Waiting On You (Blue Heron #3)(92)
“Get out of my kitchen. And be careful.”
“No tuna for anyone!” she called as she left.
* * *
THE PROMISED RAIN started to fall around six.
The apartment was quiet; Rufus and she had gone for a run earlier, and her dog seemed to be in a coma, out cold in front of the couch. No music because Colleen needed to concentrate. She didn’t spend a lot of time cooking—what was the point of owning a chef-brother if you couldn’t eat for free? But for this night, she wanted to make her man a meal.
“If you can read, you can cook,” she repeated aloud, then surveyed the groceries she’d bought. Tonight’s menu was meant to impress, yes. To start, beet, almond and goat cheese salad, followed by braised scallops in a white wine reduction over celery root and potato puree and topped with fresh dill; a roasted carrot and parsnip side dish topped with freshly grated Romano cheese; and vanilla bean crème fraîche pudding topped with fresh raspberries.
She may have overcommitted.
Frowning, she checked the recipes she’d pulled up online. Damn. The carrot thing had to cook for three hours. Really? Were carrots worth cooking that long? Honestly, that smacked of hubris, didn’t it? I, the lowly carrot, formerly growing in the dirt, demand three hours in the oven.
Speaking of vegetables with attitude...the celery root was grotesque and vaguely homoerotic, somehow. The produce guy at the market had to show her where it was. Thirty-one years old, and Colleen had never seen a celery root before, despite having a twin who viewed cooking dinner on the same level as performing open-heart surgery on a child in the middle of a field after a plane crash.
Ah, well, time to get to work. Because raw seafood made her sick to her stomach, she figured she’d cook the scallops first. Melted the butter (not hard at all!), opened the container and dumped the nasty little creatures in. Speaking of nausea, she hadn’t talked to Faith in eighteen entire hours.
She found her phone, wandered out on the little balcony and called her pal. Faith and Levi’s house was on the next block, two houses down, so their backyards almost adjoined.
“Hey!” she said when Faith answered. “I’m looking at your house. If I get a telescope, I could totally spy on you two.”
“The good stuff happened an hour ago, the second that man walked through the door,” Faith said, a smile in her voice.
“Le sigh. How’s my godchild?”
“It’s official, by the way. We told my dad. There were tears.”
“Oh! You Hollands! Please ask your father to adopt me, since he threw me over for that slutty housekeeper.”
“I’m telling Mrs. J. you said that.”
“Don’t you dare.” She could hear Levi’s voice in the background.
“So what’s going on with you and Lucas?” Faith asked. “Don’t think I didn’t notice that you two were missing for an hour at the picnic yesterday.”
“Um...he’s coming here for dinner.”
“Is that code for sex?”
“Probably.” There was no probably about it. “Am I being stupid, Faith?”
There was a pause. “I can’t imagine you’d be stupid.”
“That pause concerns me.” She glimpsed Mr. Wong in the yard next door doing tai chi (or swatting a mosquito in slow motion). “I might be stupid. This isn’t a sure thing at all, him and me.”
“Is it ever? I mean, Jeremy and I were a sure thing.”
“Extenuating circumstances, pal.”
“And then, for a while, I thought Honor and Tom weren’t going to make it, and look at them. Hey, are you bringing Lucas to the wedding next weekend?”
“I don’t know. Should I?”
“Yes! So romantic! Levi, don’t you think Colleen should bring Lucas to Honor’s wedding? He does.”
There was a funny smell out here...someone was burning leaves or trash. “I should probably go,” Colleen said. “I have to do stuff. Food stuff. I also have to change into slutty underwear.”
“Have fun,” Faith said. “You’re not stupid.”
Colleen smiled. “Thanks, hon. Talk to you tomorrow.”

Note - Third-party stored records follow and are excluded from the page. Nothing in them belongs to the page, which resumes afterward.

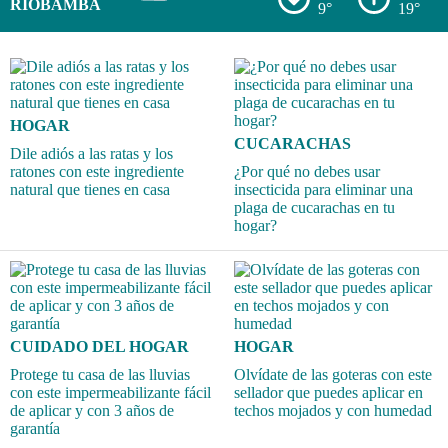
RIOBAMBA
9°
19°
HOGAR
CUCARACHAS
Dile adiós a las ratas y los
ratones con este ingrediente
¿Por qué no debes usar
natural que tienes en casa
insecticida para eliminar una
plaga de cucarachas en tu
hogar?
CUIDADO DEL HOGAR
HOGAR
Protege tu casa de las lluvias
Olvídate de las goteras con este
con este impermeabilizante fácil
sellador que puedes aplicar en
de aplicar y con 3 años de
techos mojados y con humedad
garantía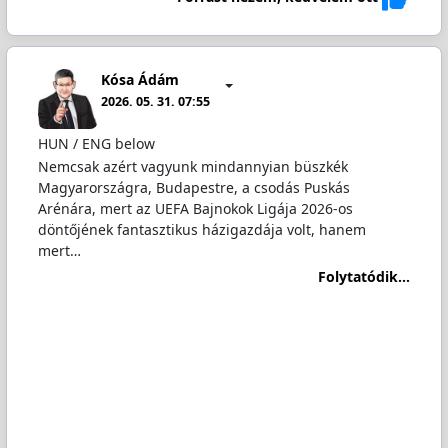
Kósa Ádám
2026. 05. 31. 07:55
HUN / ENG below
Nemcsak azért vagyunk mindannyian büszkék
Magyarországra, Budapestre, a csodás Puskás
Arénára, mert az UEFA Bajnokok Ligája 2026-os
döntőjének fantasztikus házigazdája volt, hanem
mert…
Folytatódik...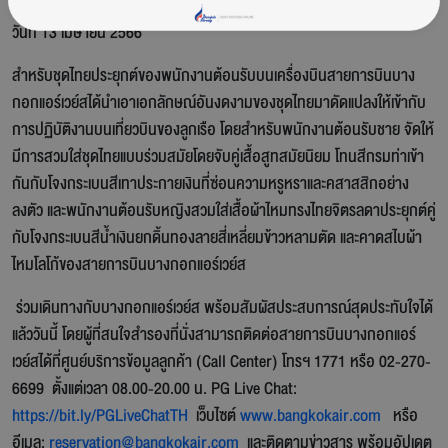
ยิ้ม และประสบการณ์บนเที่ยวบินให้แก่ผู้โดยสารทั้งชาวไทยและชาวต่างชาติ ใน
วันที่ 13 เมษายน 2566
สำหรับชุดไทยประยุกต์ของพนักงานต้อนรับบนเครื่องบินสายการบินบาง
กอกแอร์เวย์สได้นำเอาเอกลักษณ์อันงดงามของชุดไทยมาดัดแปลงให้เข้ากับ
การปฏิบัติงานบนเที่ยวบินของลูกเรือ โดยสำหรับพนักงานต้อนรับชาย จัดให้
มีการสวมใส่ชุดไทยแบบร่วมสมัยโดยจับคู่เสื้อสูทสมัยนิยม โทนสีกรมท่าเข้า
กันกับโจงกระเบนสีเทาประกายเงินที่ซ่อนความหรูหราและคสาสสิกอย่าง
ลงตัว และพนักงานต้อนรับหญิงสวมใส่เสื้อผ้าไหมทรงไทยจิตรลดาประยุกต์คู่
กับโจงกระเบนสีน้ำเงินยกดิ้นทองลายสี่เหลี่ยมข้าวหลามตัด และคาดสไบผ้า
ไหมโลโก้ของสายการบินบางกอกแอร์เวย์ส
ร่วมเดินทางกับบางกอกแอร์เวย์ส พร้อมสัมผัสประสบการณ์สุดประทับใจได้
แล้ววันนี้ โดยผู้ที่สนใจสำรองที่นั่งสามารถติดต่อสายการบินบางกอกแอร์
เวย์สได้ที่ศูนย์บริการข้อมูลลูกค้า (Call Center) โทรฯ 1771 หรือ 02-270-
6699 ตั้งแต่เวลา 08.00-20.00 น. PG Live Chat:
https://bit.ly/PGLiveChatTH
เว็บไซต์
www.bangkokair.com
หรือ
อีเมล:
reservation@bangkokair.com
และติดตามข่าวสาร พร้อมอัปเดต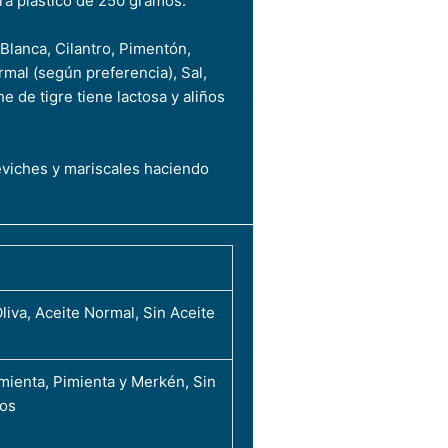
ra plástico de 250 gramos.
Blanca, Cilantro, Pimentón,
mal (según preferencia), Sal,
he de tigre tiene lactosa y aliños
eviches y mariscales haciendo
liva, Aceite Normal, Sin Aceite
mienta, Pimienta y Merkén, Sin
os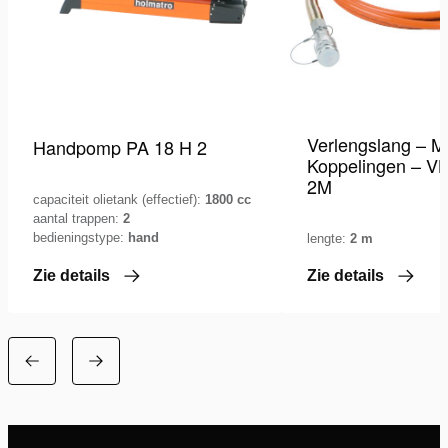
Verlengslang – M
Handpomp PA 18 H 2
Koppelingen – V
2M
capaciteit olietank (effectief):
1800 cc
aantal trappen:
2
bedieningstype:
hand
lengte:
2 m
Zie details
Zie details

She turned, froze, then bolted.
It wasn’t leaves that were burning. It was scallops.
She yanked the frying pan off the burner. The smell was thick, but not quite acrid. More of a tarry, oily smell. “Sphincter,” she muttered.

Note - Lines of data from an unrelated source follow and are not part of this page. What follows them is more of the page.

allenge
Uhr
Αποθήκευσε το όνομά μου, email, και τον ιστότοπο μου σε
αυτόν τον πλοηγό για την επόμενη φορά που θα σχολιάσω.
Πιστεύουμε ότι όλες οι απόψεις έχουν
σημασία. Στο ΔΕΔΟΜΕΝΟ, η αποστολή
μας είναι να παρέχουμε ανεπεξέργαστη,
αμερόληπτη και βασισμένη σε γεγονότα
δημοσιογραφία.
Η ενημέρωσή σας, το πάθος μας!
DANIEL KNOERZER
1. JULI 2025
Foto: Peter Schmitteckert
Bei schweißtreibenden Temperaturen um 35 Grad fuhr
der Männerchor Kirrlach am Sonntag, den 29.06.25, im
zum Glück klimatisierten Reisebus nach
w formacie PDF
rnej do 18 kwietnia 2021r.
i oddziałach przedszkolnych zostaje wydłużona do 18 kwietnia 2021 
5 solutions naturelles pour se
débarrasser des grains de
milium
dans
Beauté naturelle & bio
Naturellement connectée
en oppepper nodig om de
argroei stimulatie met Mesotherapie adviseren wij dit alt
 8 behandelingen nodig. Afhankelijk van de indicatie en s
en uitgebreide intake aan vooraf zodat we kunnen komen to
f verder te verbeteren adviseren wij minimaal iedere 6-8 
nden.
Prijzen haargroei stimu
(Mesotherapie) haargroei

Well, great chefs were innovators, right? She dumped the scallops onto a paper towel, let them cool a bit...crap, the carrots and parsnips needed to get cooking, didn’t they? She grabbed another pot, filled it with water, figuring she’d boil them a bit to soften, then roast them. Not to mention the stupid puree. Whose idea was this whole thing? Would it have been so hard to go to a restaurant?
She chopped the carrots and parsnips, figuring they’d cook faster that way, and threw them into the pot. Turned back to the scallops. She’d just trim off the burnt bottom edges. But wait, weren’t blackened scallops kind of good?
Time to call for backup. “Hey, Con,” she said.
“We’re slammed. What’s up?”
“Blackened scallops—delicious?”
“They’re great. Bye.”
Perfect! Necessity, the mother of invention.